Feline Calcivirus

Feline Calcivirus Background

Feline calcivirus (FCV), a small, unenveloped RNA virus, is one of the most common viral pathogens of cats (Coyne et al., 2006), and is endemic in most catteries, shelters, and large multiple-cat households (Radford et al., 2007). The genome of FCV is ~7.7 kb in length and is an mRNA for open reading frame (ORF) 1. ORF1 encodes an ~1800 amino-acid polyprotein that is cleaved by a viral proteinase into individual polypeptides that produce the viral replication complexes. A sub-genomic mRNA of ~2.4 kb encodes ORF2 and ORF3. ORF2 of FCV encodes the pre-capsid protein (VP1), and ORF3 encodes a minor capsid protein (VP2) (Pesavento et al., 2008).

Feline calicivirus (FCV) was originally isolated from the gastrointestinal tract of cats in New Zealand but is now recognised as a pathogen of the oral cavity and upper respiratory tract.  Prevalence rates of between 2% and 40% have been reported in population cross-sectional studies with virus being maintained by long-term carriers or shedders (cats can shed a single isolate for up to 75 days). Most cats do seem to eventually clear infection, and it is thought the majority of ‘carriers’ are undergoing repeated reinfections, with only a minority being truly persistently infected.

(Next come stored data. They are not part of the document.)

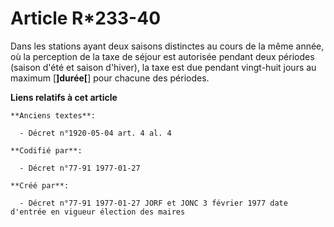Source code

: # Article R*233-40

Dans les stations ayant deux saisons distinctes au cours de la même année, où la perception de la taxe de séjour est
autorisée pendant deux périodes (saison d'été et saison d'hiver), la taxe est due pendant vingt-huit jours au maximum
[**]durée[**] pour chacune des périodes.

**Liens relatifs à cet article**

	**Anciens textes**:

	  - Décret n°1920-05-04 art. 4 al. 4

	**Codifié par**:

	  - Décret n°77-91 1977-01-27

	**Créé par**:

	  - Décret n°77-91 1977-01-27 JORF et JONC 3 février 1977 date d'entrée en vigueur élection des maires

Generally, FCV-related disease cause high morbidity and low mortality. However, more virulent systemic forms (VS) of FCV have been identified since the late 1990’s. These differences in the severity of FCV disease are likely related to FCVs high genetic variability, a capacity to persist in infected individuals, stability in the environment, and its ubiquity in feline populations worldwide

Many cats infected with feline calicivirus are persistently infected or infected with FCV isolates that cause mild or not easily detectable disease. Cats showing acute signs of disease usually exhibit fever and lingual or oral ulceration. They may also show upper respiratory signs (e.g., sneezing, rhinitis, conjunctivitis). Epidemiological studies that have identified FCV in natural outbreaks of upper respiratory tract (URT) disease have observed that disease is most likely to be alongside other pathogens. Clinical symptoms associated with different strains of FCV include limping disease, lower respiratory tract disease, and virulent systemic disease (Pesavento et al., 2008).

Live and inactivated vaccines that protect against feline calicivirus are available. Although pre-existing immunity, either from vaccination or previous infection, does reduce clinical signs, it does not induce sterilising immunity. The co-circulation of distinct strains, and lack of sterilising immunity in individual cats, provides an ideal opportunity for mixed infections and genetic recombination, resulting in the continued high prevalence of FCV in the general cat population (Hou et al., 2016).

References

• Coyne et al. (2006). Recombination of Feline calicivirus within an endemically infected cat colony. J Gen Virol. 87 (Pt 4): 921–6.
• Hou et al. (2016). European molecular epidemiology and strain diversity of feline calicivirus. The Veterinary record vol. 178,5: 114-5.
• Pesavento et al. (2008). Molecular Virology of Feline Calicivirus. Vet Clin Small Anim. 38, 775–786.
• Radford et al. (2007). Feline calicivirus. Vet Res. 38(2):319–335.